Why this actually matters
Hadid spent the first half of her career being told her designs were "unbuildable." Critics dismissed her, competitions were quietly handed to someone else, and the architecture establishment - let's be honest - was not exactly rushing to hand the keys to a woman from Baghdad. She kept designing anyway, and eventually technology caught up with her imagination.

That stubbornness is exactly what makes the archive material so compelling. Notebooks and sketchbooks are where architects argue with themselves, work through dead ends, and occasionally write something genuinely unhinged in the margins at 2am. Getting access to Hadid's is like finding a cheat code to understanding how that brain actually operated.

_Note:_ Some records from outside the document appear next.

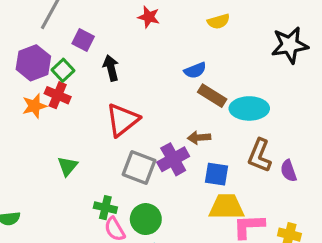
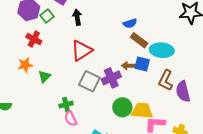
red cross: (58, 95) -> (34, 39), moved
orange star: (34, 106) -> (25, 65), moved
purple semicircle: (289, 171) -> (183, 91), size x1.5
blue square: (217, 174) -> (142, 64), moved
green cross: (105, 208) -> (66, 105), turned -32
green circle: (146, 219) -> (122, 107), moved

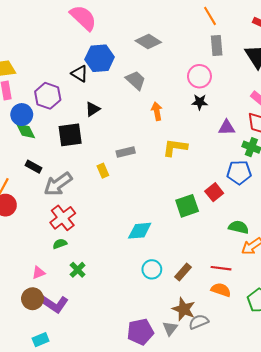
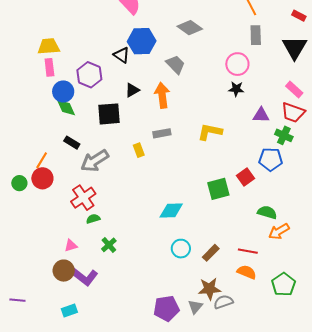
orange arrow: (157, 111) -> (162, 95), moved, size x1.4
red cross: (63, 218) -> (83, 198), moved
brown star: (184, 309) -> (209, 289), turned -30

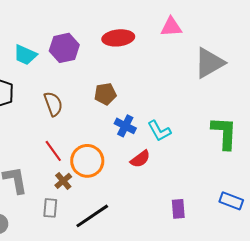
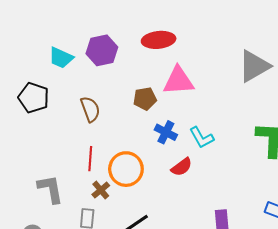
pink triangle: (171, 27) -> (178, 81), moved, size x1.4
red line: (53, 151) -> (90, 159), turned 40

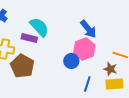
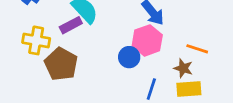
purple rectangle: (29, 38) -> (71, 25), turned -42

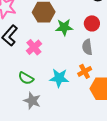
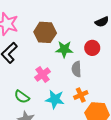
pink cross: (34, 47) -> (43, 74), moved
gray semicircle: (87, 47) -> (77, 69), moved

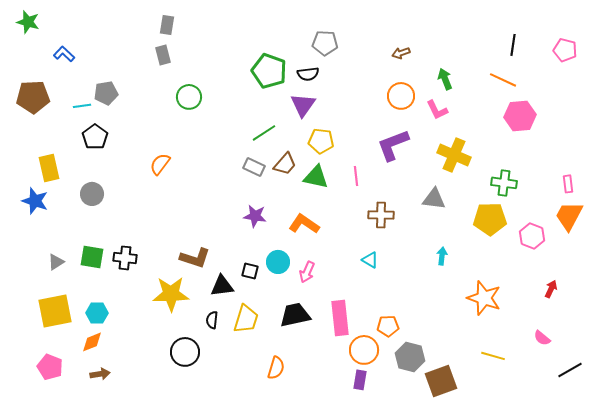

A decade on, still ahead of her time
The timing of this exhibition is not just sentimental. A decade after her passing, we are still building her unfinished projects, still arguing about her legacy, and still copying her aesthetic in everything from stadium roofs to sneaker designs. The woman basically redrew what a building is allowed to look like, and the industry is still processing it.
If you are anywhere near Arles, or can construct a reasonable excuse to be, this one is genuinely worth your time. According to reporting from Designboom, the combination of paintings, personal archives and Obrist's interview collection makes for a portrait of Hadid that goes well beyond the iconic photos and the famous buildings. This is the full, messy, brilliant picture - and it is long overdue.